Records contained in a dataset
*** Block opens ***

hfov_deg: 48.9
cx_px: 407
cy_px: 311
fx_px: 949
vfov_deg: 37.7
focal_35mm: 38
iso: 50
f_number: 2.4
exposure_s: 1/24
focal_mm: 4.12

*** Block closes ***
*** Block opens ***

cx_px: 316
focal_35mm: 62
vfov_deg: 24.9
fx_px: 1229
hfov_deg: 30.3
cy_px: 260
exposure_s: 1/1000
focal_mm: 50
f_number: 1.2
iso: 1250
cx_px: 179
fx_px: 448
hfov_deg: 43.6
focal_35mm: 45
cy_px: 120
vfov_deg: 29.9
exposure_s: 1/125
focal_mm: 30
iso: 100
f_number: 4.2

*** Block closes ***

> **WHAT THE EXERCISE ASKS**
In the data above, start at the line that has "hfov_deg: 48.9", stop after the line that has "focal_mm: 4.12", and print every line in between exactly as it stands.

> **OUTPUT**
hfov_deg: 48.9
cx_px: 407
cy_px: 311
fx_px: 949
vfov_deg: 37.7
focal_35mm: 38
iso: 50
f_number: 2.4
exposure_s: 1/24
focal_mm: 4.12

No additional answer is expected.